I never clued in. I was almost out of high school (and moved to a different city) before I ever realized that this had been an intentional and strategic move on her part. I guess I was right, something had been happening between us, and I wasn’t the only one to notice. I was completely oblivious, to her message: “I can take anything you want away from you.”
Grade Eight was a horrible year for me.
In Grade Eight my mother decided to move – AGAIN – and I begged and pleaded and cried to be able to finish out Jr. High where I was, to not be forced to change schools until the natural transition at gr. nine. And when it was decided I could stay, in all the hoopla of moving away I ended up forgotten. My mom moved out, without me knowing, and the guardian who was supposed to take me in either forget or hadn’t been informed. I went home one day and discovered… no one was there, I had no where to go and no idea how to contact anyone.
Then, just a few months later, that same guardian summarily evicted me from her home (it really is a long story with some blame on my shoulders, but really I was 13 and she was an adult, and let’s not get into that here); I went to school knowing I had nowhere to go that night. A teacher took me home after I broke down crying and shared the whole sordid story.
I’d been rejected and abandoned and homeless twice, in a matter of months, and through all of this Teneil picked, and poked, and stripped, and eroded me. Because in her mind who she was would never be strong, or good, or beautiful enough as long as I stood next to her. It was her Junior High mission to tear me down.
She isn’t the only girl/woman I’ve known who’s behaved this way.
Why do girls treat each other badly?
There’s Enough for All of Us.
There’s enough for all of us to beautiful. There’s enough for all of us to be bold. There’s enough for all of us to be loved. There’s enough for all of us to be fulfilled, to be happy, to be successful. There’s no scarcity of awesomeness in our world (no matter that some people act like there is).

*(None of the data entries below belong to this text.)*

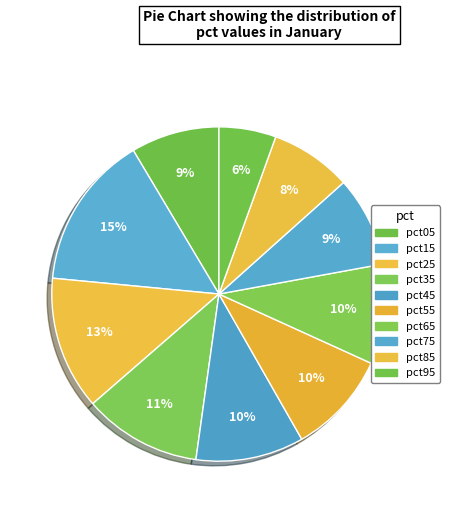

Between pct85 and pct35, which is larger?

pct35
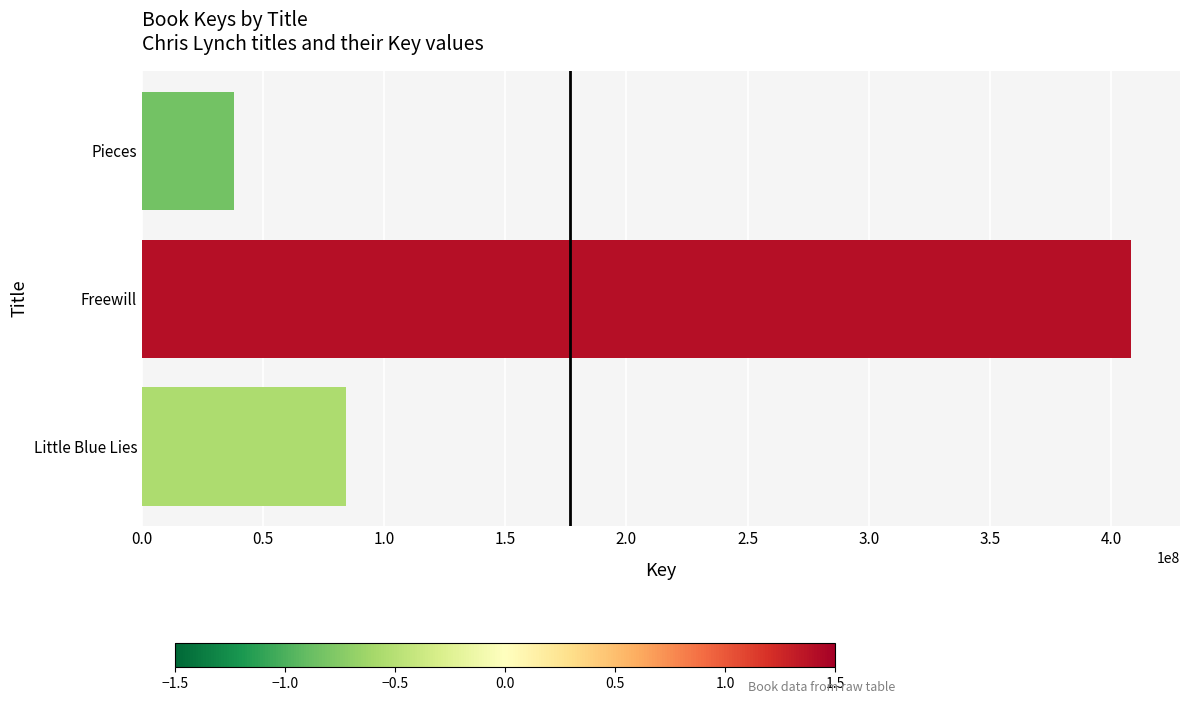

What is the minimum value shown in the chart?

37814368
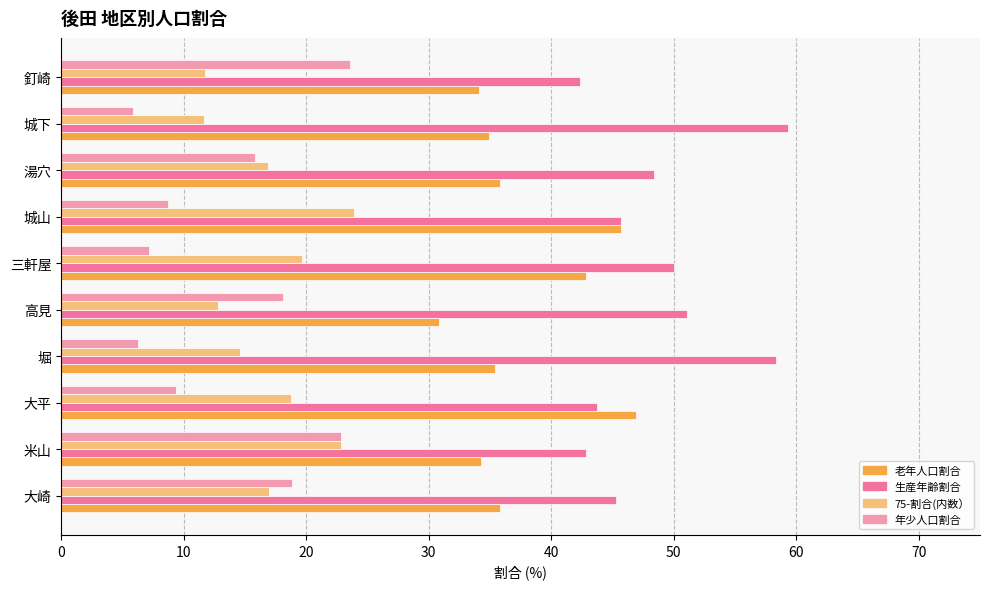

True or false: 老年人口割合 has a value of 46.9 at 大平.

True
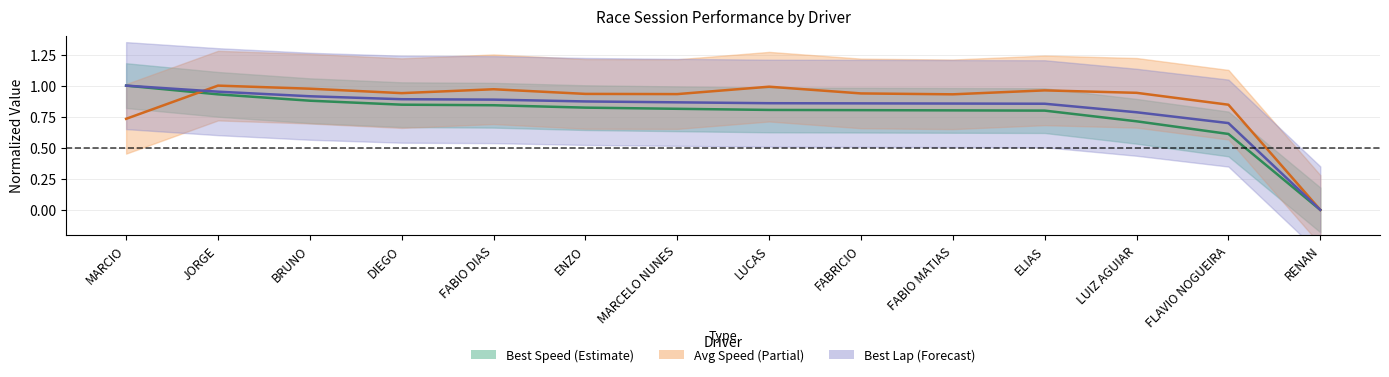

How many interior local valleys does the Average Speed series have?

3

Your amazingness does not diminish mine. (Just the opposite in fact. Your amazingness draws out, calls on, polish, and gives hope to my own.)
All these horrible things happened because of Teneil, but strangely enough, my most touching Jr. High memory also involved Teneil.
We were at a school dance. Boys lined up against one wall. Girls against the other. And I, the outcast, took a deep breath, walked across the gaping dance floor and asked my crush (a completely unworthy ass-hat) to dance. He looked me right in the face and laughed.
I rushed back to my own side of the room to huddle and cry. All the girls, of course gathered around to find out what was wrong. When I told them Teneil rose up in righteous indignation and marched back across that gym. She grabbed my crush by his ear (probably not, but I like to imagine it that way) and tore a strip off him – down one side and up the other. She gave him what for, guilted, and bullied and next thing I knew I was in the dance floor listening to Lady in Red, dancing with my crush.
He really was an ass-hat, but the moment, and the memory were delicious. And for one evening only, my tormentor became my champion.
Imagine what we women could do, in business and in life, if we saw every competitor as a possible compatriot and champion? Imagine what you could do if you absolutely knew that the world had enough for you!